Conclusions and Discussion

Main Conclusions

  1. First Successful Application: CLMs can effectively be applied to semantic frame induction, outperforming traditional MLM methods
  2. Low-Resource Advantages: ICL method demonstrates significant potential in data-scarce scenarios
  3. Cross-Lingual Effectiveness: Method achieves excellent performance on both English and Japanese

Limitations

  1. Computational Resources: Large-scale CLMs require significant computational resources
  2. Language Coverage: Validation only on English and Japanese; generalization to other languages unknown
  3. Domain Adaptation: Applicability in specific domains requires further verification

Future Directions

  1. Multilingual Extension: Validate method effectiveness on more languages
  2. Domain Adaptation: Explore application effects in specific domains
  3. Efficiency Optimization: Develop more efficient training and inference methods

In-Depth Evaluation

Strengths

  1. Strong Innovation: First systematic application of CLMs to semantic frame induction
  2. Complete Methodology: Provides both ICL and DML optimization strategies for different resource conditions
  3. Comprehensive Experiments: Full evaluation across two languages and multiple models
  4. Practical Value: Provides feasible solutions for frame construction in low-resource languages

Weaknesses

  1. Theoretical Analysis: Lacks in-depth theoretical explanation for why CLMs perform better on this task
  2. Computational Cost: Insufficient discussion of computational cost comparison with MLM methods
  3. Error Analysis: Lacks detailed analysis of failure cases
  4. Generalization: Validation only on FrameNet data; applicability to other frame resources unknown

Impact

  1. Academic Contribution: Opens new technical pathways for semantic frame research
  2. Practical Value: Provides practical tools for multilingual frame resource construction
  3. Reproducibility: Provides detailed experimental settings and hyperparameter configurations

Applicable Scenarios

  1. Low-Resource Languages: Languages with scarce frame resources
  2. Domain Adaptation: Scenarios requiring domain-specific frame construction
  3. Rapid Prototyping: Applications requiring quick frame system development

References

This paper cites important works from multiple domains including semantic frames, deep metric learning, and prompt-based learning, providing solid theoretical foundations for method design. Particularly noteworthy are foundational works by Yamada et al. (2021, 2023) in MLM-based frame induction and the PromptEOL method proposed by Jiang et al. (2024).

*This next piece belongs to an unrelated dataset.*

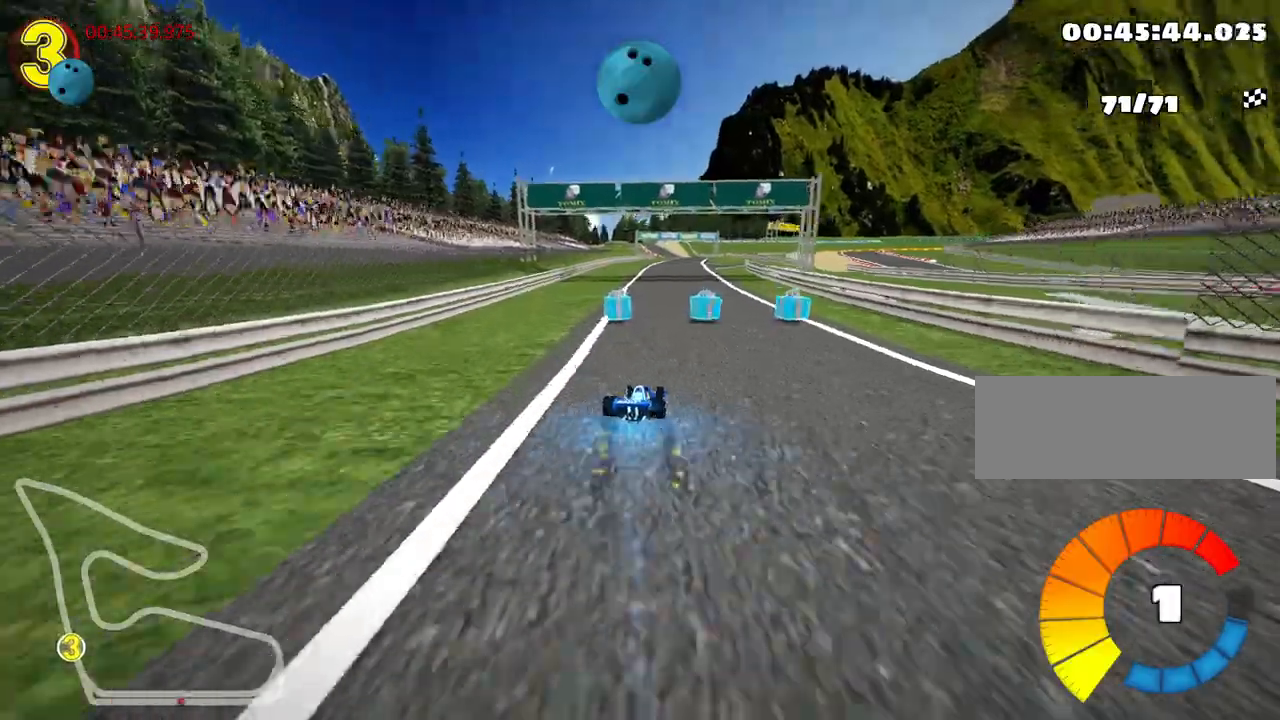
{"keys": ["left", "skid", "up"], "events": []}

Overall Assessment: This is a high-quality research paper that successfully introduces causal language models to semantic frame induction tasks, with significant contributions in method innovation, experimental validation, and practical value. The breakthrough performance in low-resource language scenarios is particularly noteworthy and provides important reference for related field development.